▸ **Exercise aim**:
Give again, word for word, each line below starting at the one that contains "middle pip: (310, 250)" and ending at the one that contains "index pip: (352, 258)".

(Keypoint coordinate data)
-------------------------
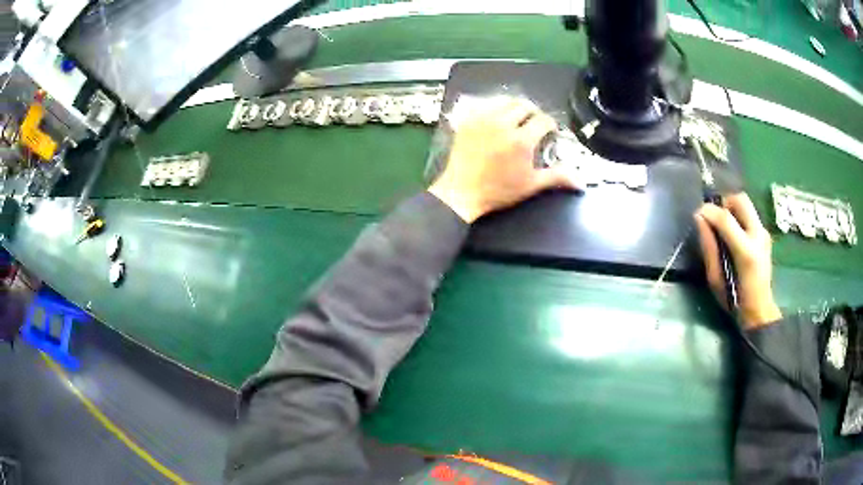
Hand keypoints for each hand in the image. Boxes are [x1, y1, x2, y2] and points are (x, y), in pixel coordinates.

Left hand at [428, 97, 580, 222]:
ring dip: (515, 106)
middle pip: (525, 106)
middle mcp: (503, 124)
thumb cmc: (499, 191)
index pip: (543, 120)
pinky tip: (498, 116)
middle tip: (535, 123)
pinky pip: (486, 104)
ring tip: (518, 117)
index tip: (550, 131)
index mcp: (522, 140)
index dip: (550, 124)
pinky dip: (496, 107)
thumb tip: (581, 181)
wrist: (462, 192)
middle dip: (534, 112)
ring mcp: (484, 120)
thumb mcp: (531, 185)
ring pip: (505, 101)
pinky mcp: (469, 120)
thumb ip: (557, 177)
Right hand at [694, 193, 781, 328]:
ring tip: (723, 226)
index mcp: (746, 251)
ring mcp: (764, 233)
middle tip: (714, 217)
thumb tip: (699, 219)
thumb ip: (709, 246)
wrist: (759, 309)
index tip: (697, 213)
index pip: (726, 219)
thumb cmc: (734, 299)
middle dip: (724, 203)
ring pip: (746, 204)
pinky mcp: (765, 234)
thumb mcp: (715, 278)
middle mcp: (758, 236)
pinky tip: (734, 234)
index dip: (709, 211)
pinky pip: (750, 215)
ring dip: (732, 209)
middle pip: (741, 200)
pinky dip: (738, 217)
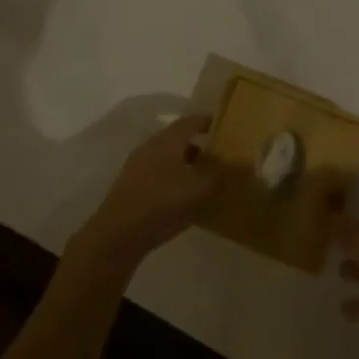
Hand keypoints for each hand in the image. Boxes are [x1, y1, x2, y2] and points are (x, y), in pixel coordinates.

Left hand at [69, 116, 218, 275]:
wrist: (116, 237)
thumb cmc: (161, 205)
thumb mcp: (199, 191)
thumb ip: (222, 175)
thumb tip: (242, 163)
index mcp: (167, 140)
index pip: (191, 121)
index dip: (210, 122)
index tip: (227, 127)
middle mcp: (150, 146)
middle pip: (179, 138)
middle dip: (200, 144)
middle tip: (221, 155)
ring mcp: (137, 166)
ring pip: (168, 156)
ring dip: (187, 162)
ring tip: (205, 178)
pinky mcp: (130, 186)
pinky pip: (158, 172)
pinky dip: (174, 176)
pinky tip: (183, 196)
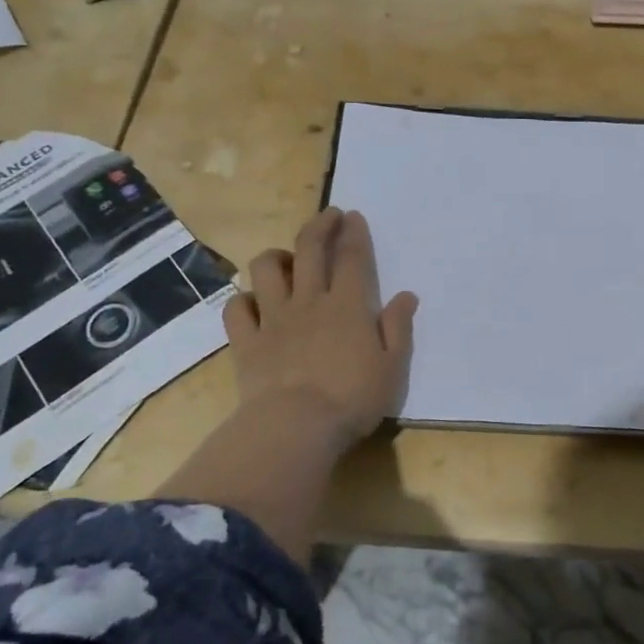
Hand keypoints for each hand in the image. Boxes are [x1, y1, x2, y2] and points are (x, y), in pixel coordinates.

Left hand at [225, 207, 417, 451]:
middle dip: (319, 226)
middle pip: (310, 250)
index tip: (352, 216)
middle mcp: (309, 302)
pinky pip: (237, 308)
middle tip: (328, 216)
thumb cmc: (352, 399)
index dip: (353, 233)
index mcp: (348, 306)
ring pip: (266, 270)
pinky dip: (243, 300)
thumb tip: (406, 296)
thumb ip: (398, 328)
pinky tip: (253, 303)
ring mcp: (273, 319)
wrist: (295, 427)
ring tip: (286, 259)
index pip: (352, 258)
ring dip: (276, 257)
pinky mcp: (246, 341)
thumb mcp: (392, 367)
-------------------------
▸ **Exercise result**:
middle pip: (310, 250)
index tip: (352, 216)
middle mcp: (309, 302)
pinky pip: (237, 308)
middle tip: (328, 216)
thumb cmc: (352, 399)
index dip: (353, 233)
index mcp: (348, 306)
ring pip: (266, 270)
pinky dip: (243, 300)
thumb tip: (406, 296)
thumb ip: (398, 328)
pinky tip: (253, 303)
ring mcp: (273, 319)
wrist: (295, 427)
ring tip: (286, 259)
index pip: (352, 258)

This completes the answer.